“But if someone should go with me?”

She stood up and gathered her letters. “Let’s not argue, dear. I wouldn’t think of it. You’re too young to be that far away from your family; the Ashton boy got into a lot of trouble in Paris and I don’t want to see it happen to you. You won’t understand: I can’t expect you to understand, but you must take my word for it. Hadn’t you better get the flowers and go to the sanatorium?”

Now as he left the car in the shade of a cottonwood he reflected that it was a good thing he hadn’t told her about Mexico. He had almost said something about it, but she had interrupted. At any rate—he rang the bell at the white stuccoed gate—one thing was certain: he would run away in spite of any objection that Teddy might raise at the last minute. He trusted Teddy to come along if it should get too hot for them in town, but he would need a little managing to crash through promptly. Teddy or no Teddy, however, he must get out of all this or before he knew it he would be on the train with all his text-books packed into the baggage-car. He thought of the new school. A horrible place most likely, with the walls as white as the gate here, whitewashed and lined with dreadful grinning scientific instructors, all understanding him. Understanding him! That was the limit.

He held out the flowers to the assistant and gave the name of his mother’s friend.

“She’s a little better,” the assistant said. “You may see her if you care to.”

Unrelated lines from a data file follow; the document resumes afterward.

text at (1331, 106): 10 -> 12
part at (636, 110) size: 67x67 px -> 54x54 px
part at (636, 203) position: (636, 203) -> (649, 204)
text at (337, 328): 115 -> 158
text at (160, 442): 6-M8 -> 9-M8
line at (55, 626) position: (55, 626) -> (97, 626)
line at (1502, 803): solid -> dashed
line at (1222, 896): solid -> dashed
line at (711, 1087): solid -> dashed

“No thanks. I—I’m too busy.” He hurried out again and climbed into the car. The place always made him nervous, and he could not even remember which of his mother’s sick friends was Mrs. Meriwether. He could not face the idea of following a nurse down the corridor to find out. He was afraid of the place; all the quiet little white rooms with windows opening on the green patio. He had spent many hours here and there, sitting on little straight-backed chairs while his mother visited people. Which was Mrs. Meriwether? There was one woman who was thinner every time they came: she always wore pink or blue voile bed-jackets and her hands were skinny and very clean, with shining red fingernails. She kept talking about her fingernails and her lotions and the doctors who were in love with her. Some of the patients were in love with her too, she said. Mary was always very gentle about her afterwards, and never said much on the way home.

Perhaps that was Mrs. Meriwether, or perhaps she was the other one, the jolly one with red hair whose room always smelled sickeningly of ether.

He looked around and found that he had driven all the way down town, and he hadn’t intended to take the car down. He started around the plaza, meaning to go back. As he passed the Cathedral he heard an unfamiliar voice calling; it sounded like his name. There it was again—“Blake! Blake!”

He stopped suddenly and the Oklahoma Ford that had been plodding along behind him turned out so sharply that the fenders kissed and made a ringing noise.

“Damn fool!” called the driver from Oklahoma. Blake looked after him nervously and then turned to see who had called. There was a line of cars parked at the kerb, but he could see no one. Exasperated, he backed and looked closely.